BEGIN

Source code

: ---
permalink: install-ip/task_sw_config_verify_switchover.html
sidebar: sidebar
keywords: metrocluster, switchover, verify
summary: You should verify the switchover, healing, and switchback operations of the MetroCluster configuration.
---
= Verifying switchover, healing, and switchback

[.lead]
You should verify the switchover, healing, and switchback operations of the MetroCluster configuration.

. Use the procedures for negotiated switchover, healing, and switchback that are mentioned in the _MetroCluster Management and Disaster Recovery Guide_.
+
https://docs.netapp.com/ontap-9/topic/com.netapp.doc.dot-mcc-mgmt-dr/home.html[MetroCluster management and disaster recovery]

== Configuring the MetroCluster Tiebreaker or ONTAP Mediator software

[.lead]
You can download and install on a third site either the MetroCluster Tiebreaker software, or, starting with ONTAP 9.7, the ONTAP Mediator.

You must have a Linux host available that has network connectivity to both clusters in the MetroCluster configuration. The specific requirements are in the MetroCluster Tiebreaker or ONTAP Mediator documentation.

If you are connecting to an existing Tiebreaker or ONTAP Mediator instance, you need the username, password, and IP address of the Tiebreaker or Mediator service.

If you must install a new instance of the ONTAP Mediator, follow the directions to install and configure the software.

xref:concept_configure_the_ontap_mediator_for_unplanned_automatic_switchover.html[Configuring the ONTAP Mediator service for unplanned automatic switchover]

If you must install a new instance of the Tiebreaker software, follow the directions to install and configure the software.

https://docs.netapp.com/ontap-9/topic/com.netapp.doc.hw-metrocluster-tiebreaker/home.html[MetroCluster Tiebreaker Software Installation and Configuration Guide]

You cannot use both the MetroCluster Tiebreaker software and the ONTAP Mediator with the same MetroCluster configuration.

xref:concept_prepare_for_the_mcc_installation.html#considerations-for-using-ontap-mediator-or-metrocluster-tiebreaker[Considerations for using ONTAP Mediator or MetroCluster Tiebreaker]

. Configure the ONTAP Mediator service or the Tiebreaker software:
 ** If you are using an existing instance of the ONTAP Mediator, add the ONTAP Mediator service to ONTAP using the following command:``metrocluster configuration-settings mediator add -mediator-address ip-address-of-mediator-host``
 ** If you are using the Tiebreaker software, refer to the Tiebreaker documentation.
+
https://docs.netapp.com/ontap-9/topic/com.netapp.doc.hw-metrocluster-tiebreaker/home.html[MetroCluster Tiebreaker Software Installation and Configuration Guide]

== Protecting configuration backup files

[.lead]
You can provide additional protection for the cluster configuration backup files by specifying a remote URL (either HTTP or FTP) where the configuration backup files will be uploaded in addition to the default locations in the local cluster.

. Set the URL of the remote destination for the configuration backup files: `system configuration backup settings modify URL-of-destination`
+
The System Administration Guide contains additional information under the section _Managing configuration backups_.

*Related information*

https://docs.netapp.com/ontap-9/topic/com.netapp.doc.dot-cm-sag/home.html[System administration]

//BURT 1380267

END

WHAT YOU SHOULD DO: How many lines of the listing contain the word "must"? Reply with only the number.

PROBLEM SOLUTION: 3